A narrow-faced peasant of a man pushed his sharpening-stone up the road, flickered his eyes at me with intense dislike, and disappeared into one of the cottages which lined the lower end of the avenue. The redness of his skin and the blueness of his eyes suggested he was a recently arrived immigrant.
I fingered the tiny tooth I had procured in the early hours of the morning. Its sharp edges bit pleasantly into my fingertips, a pleasure enhanced by the memory of the little mouth in which it had once lodged.

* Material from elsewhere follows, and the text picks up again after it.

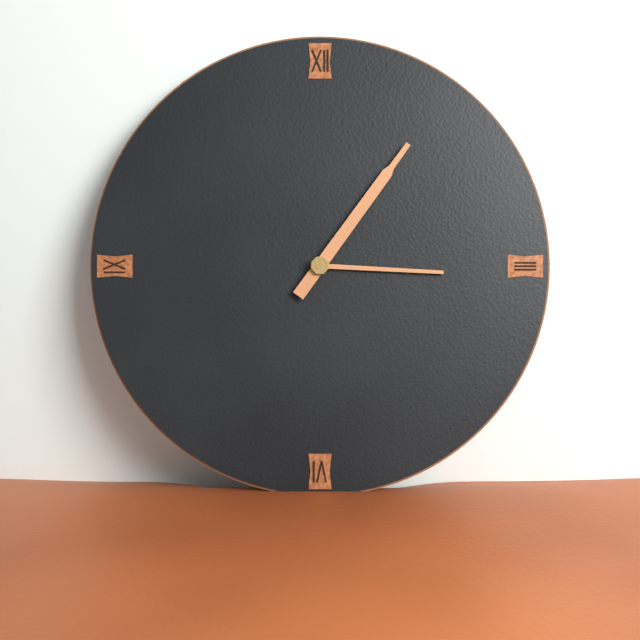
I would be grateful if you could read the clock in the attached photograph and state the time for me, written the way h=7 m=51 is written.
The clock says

Each of the cottages was provided with a large shady verandah surrounding the front door. Strong pillars held aloft the red-and-white-striped corrugated-iron verandah roofs which gave the otherwise gloomy houses a somewhat skittish appearance. One verandah wall was adorned with antlers, horns and stuffed animals’ heads with glassy eyes; another with dried fynbos bouquets hanging upside-down from the beams of the roof.
In which did my Maria dwell? I hovered uncertainly before each front gate, feeling self-conscious; then spotted a large triangle hanging among the dried bouquets. At the same moment the child herself slipped out from behind a hedge of blue plumbago and chanted gleefully: ‘The fairies took my tooth! The fairies took my tooth!’ She was holding a small cardboard box.